Start of Dataset rows

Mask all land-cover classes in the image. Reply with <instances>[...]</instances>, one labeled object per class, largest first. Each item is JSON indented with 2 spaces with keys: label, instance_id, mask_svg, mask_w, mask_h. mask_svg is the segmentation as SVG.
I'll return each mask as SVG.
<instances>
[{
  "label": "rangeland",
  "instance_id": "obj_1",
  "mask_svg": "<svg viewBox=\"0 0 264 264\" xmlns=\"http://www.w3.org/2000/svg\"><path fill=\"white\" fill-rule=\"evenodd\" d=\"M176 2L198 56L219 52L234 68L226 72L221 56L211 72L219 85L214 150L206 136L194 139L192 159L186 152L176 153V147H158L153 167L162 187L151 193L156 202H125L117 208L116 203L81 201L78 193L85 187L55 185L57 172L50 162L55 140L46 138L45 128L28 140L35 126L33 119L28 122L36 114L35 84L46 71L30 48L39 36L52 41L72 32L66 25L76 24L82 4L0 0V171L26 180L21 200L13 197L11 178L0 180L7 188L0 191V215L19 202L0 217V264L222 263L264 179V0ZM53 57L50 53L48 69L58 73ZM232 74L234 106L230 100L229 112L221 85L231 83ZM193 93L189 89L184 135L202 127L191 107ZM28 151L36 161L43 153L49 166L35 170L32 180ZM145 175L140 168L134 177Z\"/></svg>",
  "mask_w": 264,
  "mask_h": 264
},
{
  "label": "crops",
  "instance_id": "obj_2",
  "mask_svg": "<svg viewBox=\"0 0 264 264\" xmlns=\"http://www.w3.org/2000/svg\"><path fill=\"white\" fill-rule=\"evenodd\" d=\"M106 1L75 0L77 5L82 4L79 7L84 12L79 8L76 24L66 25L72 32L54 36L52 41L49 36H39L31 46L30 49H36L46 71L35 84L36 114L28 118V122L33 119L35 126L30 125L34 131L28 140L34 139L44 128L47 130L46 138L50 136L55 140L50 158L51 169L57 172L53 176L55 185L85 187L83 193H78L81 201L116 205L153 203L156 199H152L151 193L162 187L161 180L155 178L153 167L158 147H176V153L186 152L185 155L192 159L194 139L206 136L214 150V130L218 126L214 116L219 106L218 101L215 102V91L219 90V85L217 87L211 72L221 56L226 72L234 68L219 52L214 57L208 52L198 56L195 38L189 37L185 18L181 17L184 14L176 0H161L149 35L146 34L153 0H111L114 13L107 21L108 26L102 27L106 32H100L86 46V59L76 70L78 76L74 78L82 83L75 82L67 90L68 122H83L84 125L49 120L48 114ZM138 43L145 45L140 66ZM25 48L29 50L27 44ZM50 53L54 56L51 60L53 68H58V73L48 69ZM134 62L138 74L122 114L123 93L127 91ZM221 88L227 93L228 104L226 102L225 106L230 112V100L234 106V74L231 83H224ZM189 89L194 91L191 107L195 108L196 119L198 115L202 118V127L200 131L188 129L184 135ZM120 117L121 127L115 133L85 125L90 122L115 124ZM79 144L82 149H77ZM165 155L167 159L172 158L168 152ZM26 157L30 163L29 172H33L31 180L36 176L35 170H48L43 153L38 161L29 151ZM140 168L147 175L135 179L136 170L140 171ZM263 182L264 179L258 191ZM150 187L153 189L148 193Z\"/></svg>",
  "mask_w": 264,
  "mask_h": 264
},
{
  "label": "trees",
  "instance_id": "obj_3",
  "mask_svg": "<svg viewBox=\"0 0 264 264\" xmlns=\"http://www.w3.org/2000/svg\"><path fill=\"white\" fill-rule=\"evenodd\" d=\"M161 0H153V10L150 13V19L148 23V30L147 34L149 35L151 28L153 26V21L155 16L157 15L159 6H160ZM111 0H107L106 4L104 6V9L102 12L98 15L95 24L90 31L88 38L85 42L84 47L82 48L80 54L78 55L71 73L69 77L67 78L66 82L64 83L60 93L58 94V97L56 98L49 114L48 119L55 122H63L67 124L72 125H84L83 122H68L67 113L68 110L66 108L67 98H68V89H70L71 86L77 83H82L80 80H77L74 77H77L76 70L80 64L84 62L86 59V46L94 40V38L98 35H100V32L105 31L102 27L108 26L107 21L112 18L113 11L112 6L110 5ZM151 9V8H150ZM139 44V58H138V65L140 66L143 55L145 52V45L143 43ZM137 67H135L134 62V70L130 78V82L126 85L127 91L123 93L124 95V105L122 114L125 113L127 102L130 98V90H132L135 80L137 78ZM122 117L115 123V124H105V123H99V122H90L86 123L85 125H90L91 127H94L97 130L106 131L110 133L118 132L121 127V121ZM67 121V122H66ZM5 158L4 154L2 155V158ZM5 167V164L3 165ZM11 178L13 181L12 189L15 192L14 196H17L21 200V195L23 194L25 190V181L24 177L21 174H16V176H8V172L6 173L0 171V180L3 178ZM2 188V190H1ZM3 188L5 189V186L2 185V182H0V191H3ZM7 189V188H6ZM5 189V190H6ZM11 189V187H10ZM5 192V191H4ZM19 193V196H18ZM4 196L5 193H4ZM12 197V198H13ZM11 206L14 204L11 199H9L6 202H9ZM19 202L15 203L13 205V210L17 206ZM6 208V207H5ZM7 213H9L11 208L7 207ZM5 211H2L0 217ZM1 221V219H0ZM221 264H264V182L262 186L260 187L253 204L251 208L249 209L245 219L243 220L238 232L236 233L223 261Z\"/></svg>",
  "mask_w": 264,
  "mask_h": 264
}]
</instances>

End of Dataset rows

▶ _Task prompt_: Count the lines of the records above that contain the string "label", matching case exactly, and give only the number.

▶ _Correct response_: 4